EXERCISE TASKS ::
1) Translate this sentence from the festival dust passage below into Spanish: "Powdered rock becomes a big part of your life here."
2) In the festival dust passage below, retype the part that opens with the words containing "The festival has" and closes with "to look fabulous.".
3) Extend the festival dust passage below, picking up after its last sentence.

TEXT SECTION ::
Start of Block

It sounds disgusting -and it is- but you kind of get used to eating, breathing, and wearing the stuff.  It's either that or leave. Powdered rock becomes a big part of your life here.  
    Sometimes it’s good. I used to make a mess using talcum powder.  Now, when it falls to the floor, who cares?  It disappears into the dust that's already there.
    The festival has its own police force, volunteers called The Black Rock Ranger.  I asked "Ranger Picante" about this dusty dilemma.  He let me know, “You’ve got to trust in the dust”.
I’m trying.

   In the mean time I am trying to be a “burner”.  First timers, like me, are called “virgins” or “burgins”. There is a schedule of 200 things to do everyday in this temporary city of 70,000.  The listed subjects range form “Singing for Scaredy Cats” to “Bondage 101”.  There are some things going on that I can’t write for fear of being arrested when I get back to the real world.  Most folks seem somewhat normal, even the naked ones.  Most folk, including me, still go for the "clothing' thing. It makes it easier to look fabulous.

End of Block

SUPPLIED MATERIAL ::
Start of Block

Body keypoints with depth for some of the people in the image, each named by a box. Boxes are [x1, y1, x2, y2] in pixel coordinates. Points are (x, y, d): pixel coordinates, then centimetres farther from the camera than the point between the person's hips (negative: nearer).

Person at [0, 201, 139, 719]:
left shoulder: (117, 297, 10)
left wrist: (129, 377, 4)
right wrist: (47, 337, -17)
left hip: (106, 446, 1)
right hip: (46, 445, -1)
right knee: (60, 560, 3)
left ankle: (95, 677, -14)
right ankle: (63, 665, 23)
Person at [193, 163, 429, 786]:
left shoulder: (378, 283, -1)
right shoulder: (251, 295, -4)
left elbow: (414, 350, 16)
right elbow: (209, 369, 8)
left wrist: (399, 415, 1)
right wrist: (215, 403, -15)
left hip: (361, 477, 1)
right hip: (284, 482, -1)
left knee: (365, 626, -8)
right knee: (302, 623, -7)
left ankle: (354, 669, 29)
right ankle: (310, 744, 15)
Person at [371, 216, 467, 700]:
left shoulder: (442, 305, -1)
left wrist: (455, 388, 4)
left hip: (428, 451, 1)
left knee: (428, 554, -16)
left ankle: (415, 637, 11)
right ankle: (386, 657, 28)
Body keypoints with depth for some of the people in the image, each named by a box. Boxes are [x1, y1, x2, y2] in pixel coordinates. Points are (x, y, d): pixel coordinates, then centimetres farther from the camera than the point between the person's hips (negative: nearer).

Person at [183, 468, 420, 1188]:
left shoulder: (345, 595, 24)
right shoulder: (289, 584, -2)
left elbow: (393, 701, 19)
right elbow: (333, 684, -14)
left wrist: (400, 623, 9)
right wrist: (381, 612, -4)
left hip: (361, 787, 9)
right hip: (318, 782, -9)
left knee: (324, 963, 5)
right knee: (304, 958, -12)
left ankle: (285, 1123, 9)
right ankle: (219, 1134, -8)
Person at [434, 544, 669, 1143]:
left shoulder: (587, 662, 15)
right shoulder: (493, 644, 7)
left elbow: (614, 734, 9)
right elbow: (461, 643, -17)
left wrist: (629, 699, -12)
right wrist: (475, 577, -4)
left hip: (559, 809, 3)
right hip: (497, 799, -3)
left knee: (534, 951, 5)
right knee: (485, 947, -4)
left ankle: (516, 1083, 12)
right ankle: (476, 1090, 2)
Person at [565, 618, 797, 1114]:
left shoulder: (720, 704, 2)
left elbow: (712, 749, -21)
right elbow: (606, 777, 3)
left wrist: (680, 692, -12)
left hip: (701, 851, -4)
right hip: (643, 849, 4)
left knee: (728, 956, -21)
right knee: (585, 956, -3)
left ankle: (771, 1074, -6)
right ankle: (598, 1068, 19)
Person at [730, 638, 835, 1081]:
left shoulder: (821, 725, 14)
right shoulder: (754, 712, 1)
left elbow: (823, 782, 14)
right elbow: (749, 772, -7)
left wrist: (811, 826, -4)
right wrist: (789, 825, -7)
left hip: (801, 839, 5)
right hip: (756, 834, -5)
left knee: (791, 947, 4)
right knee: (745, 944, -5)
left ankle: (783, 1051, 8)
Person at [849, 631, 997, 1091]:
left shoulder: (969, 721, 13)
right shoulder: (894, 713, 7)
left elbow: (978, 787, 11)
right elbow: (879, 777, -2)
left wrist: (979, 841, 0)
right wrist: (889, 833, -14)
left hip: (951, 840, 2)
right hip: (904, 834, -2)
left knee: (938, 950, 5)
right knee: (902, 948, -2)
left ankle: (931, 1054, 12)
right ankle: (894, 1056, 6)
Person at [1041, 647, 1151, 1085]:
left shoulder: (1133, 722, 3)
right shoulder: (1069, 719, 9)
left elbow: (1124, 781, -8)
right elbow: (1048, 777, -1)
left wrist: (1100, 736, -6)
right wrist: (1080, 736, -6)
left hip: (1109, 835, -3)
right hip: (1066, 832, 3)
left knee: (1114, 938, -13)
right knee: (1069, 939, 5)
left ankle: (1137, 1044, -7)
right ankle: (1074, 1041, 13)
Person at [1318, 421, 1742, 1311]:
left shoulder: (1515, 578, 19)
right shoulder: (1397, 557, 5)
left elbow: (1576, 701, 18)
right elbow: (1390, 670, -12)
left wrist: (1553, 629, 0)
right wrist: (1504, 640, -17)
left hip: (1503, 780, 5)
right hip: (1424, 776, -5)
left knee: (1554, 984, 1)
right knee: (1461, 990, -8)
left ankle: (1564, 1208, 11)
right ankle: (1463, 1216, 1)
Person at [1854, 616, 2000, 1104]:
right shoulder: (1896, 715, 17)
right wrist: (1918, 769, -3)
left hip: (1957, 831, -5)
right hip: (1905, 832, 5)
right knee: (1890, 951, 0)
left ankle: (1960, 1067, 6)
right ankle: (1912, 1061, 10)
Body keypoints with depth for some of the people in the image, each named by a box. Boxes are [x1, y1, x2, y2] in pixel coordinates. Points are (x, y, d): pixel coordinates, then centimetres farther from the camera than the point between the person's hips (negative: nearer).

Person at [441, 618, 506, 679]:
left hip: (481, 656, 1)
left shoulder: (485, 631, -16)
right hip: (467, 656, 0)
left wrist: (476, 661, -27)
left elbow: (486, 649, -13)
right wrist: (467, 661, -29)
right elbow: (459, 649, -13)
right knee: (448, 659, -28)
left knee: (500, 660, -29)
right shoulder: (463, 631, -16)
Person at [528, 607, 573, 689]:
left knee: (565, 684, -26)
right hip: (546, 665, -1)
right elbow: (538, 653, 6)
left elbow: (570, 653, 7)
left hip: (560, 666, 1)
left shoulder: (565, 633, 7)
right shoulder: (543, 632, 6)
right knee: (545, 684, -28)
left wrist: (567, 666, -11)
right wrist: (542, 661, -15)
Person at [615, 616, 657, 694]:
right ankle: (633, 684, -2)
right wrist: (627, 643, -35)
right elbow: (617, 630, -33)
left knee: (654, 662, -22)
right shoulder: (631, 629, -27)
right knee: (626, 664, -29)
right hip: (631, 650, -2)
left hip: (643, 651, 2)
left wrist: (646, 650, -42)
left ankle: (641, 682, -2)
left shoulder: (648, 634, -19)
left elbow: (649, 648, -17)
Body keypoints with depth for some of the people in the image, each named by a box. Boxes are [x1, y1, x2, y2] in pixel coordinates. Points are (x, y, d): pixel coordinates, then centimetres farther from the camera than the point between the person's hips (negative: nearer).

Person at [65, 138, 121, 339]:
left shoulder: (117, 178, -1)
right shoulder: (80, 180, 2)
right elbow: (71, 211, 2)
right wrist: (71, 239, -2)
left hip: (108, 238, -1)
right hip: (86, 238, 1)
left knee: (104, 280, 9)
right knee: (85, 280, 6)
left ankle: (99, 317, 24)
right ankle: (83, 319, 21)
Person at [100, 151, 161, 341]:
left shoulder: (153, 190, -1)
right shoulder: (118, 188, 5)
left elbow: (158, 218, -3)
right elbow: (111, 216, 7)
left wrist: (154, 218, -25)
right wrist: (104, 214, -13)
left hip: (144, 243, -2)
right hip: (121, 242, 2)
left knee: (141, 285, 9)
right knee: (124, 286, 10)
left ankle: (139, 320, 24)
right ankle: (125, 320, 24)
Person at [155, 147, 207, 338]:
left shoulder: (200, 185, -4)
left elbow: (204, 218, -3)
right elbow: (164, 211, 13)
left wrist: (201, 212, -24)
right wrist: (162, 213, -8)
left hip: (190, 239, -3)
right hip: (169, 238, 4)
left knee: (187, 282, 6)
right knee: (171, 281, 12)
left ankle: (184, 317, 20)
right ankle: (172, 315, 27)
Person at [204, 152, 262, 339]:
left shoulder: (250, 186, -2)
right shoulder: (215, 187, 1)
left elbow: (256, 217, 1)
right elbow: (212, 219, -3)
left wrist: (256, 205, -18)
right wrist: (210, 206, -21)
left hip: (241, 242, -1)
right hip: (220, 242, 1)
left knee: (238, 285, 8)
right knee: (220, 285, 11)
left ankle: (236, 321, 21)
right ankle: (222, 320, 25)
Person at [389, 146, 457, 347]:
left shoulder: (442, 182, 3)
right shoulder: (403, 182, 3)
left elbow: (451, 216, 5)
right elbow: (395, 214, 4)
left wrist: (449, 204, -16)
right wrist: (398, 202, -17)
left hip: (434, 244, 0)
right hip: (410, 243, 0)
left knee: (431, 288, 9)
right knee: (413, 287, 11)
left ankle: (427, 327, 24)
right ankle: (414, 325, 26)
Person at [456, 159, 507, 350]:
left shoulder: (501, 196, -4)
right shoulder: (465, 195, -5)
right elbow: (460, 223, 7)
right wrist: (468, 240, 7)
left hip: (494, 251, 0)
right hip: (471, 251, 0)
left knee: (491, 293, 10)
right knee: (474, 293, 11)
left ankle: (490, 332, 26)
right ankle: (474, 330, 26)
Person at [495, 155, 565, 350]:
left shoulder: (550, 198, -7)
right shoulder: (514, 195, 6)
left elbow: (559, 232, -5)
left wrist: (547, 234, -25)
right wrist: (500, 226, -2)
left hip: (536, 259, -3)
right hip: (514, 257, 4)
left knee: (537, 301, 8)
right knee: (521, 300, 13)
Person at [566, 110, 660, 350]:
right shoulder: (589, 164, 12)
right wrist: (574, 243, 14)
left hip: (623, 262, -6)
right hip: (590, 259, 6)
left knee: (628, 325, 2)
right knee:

End of Block

WRITTEN RESPONSES ::
1) La roca en polvo se convierte en una gran parte de tu vida aquí.

2)
The festival has its own police force, volunteers called The Black Rock Ranger.  I asked "Ranger Picante" about this dusty dilemma.  He let me know, “You’ve got to trust in the dust”.
I’m trying.

   In the mean time I am trying to be a “burner”.  First timers, like me, are called “virgins” or “burgins”. There is a schedule of 200 things to do everyday in this temporary city of 70,000.  The listed subjects range form “Singing for Scaredy Cats” to “Bondage 101”.  There are some things going on that I can’t write for fear of being arrested when I get back to the real world.  Most folks seem somewhat normal, even the naked ones.  Most folk, including me, still go for the "clothing' thing. It makes it easier to look fabulous.

3)
 I skipped the weird workshops but let me give you a hint of what some can be like... I passed one encampment with a crudely scrawled sign that said it was "The Black Rock City Abortion Clinic".  I nodded at he naked man smiling out front.  He asked, “May I help you? I am the doctor!”.  I said, “No thanks, I'm not even pregnant”.  He laughed and said, "It doesn't matter!" I waved and rode faster, leaving him in my... you know.
   One of hundreds of "art cars'.  Some are a big as houses, brightly lit, rolling parties in the night.

   Everyday I volunteer to help put on the Burning Man experience.  I came here not knowing anyone so I get to help out, make friends, and learn more about how this improvised, 8-day city operates. 
                        Our "crew" two days ago
One day I am helping to manage a small performance stage and the next, on a lonely late night vigil guarding the huge wooden man that will burn Saturday night.

   It’s another world, one which I am both enjoying looking forward to leaving on Tuesday. 

Whoops, I see another dust storm coming. Time to bag my pc and put on the goggles and face mask.
Burgins learn to do that quickly.
                     ------------------------------Note:  It's a big festival with few internet services. I can't write much here but I will later on.  It's a wonder the dust hasn't frozen my keys as I write this.  OK, The Man burns in 52 hours at this 24/7 party.  Everyone loves a good fire especially when the 90-foot woodwork is wrapped in fireworks!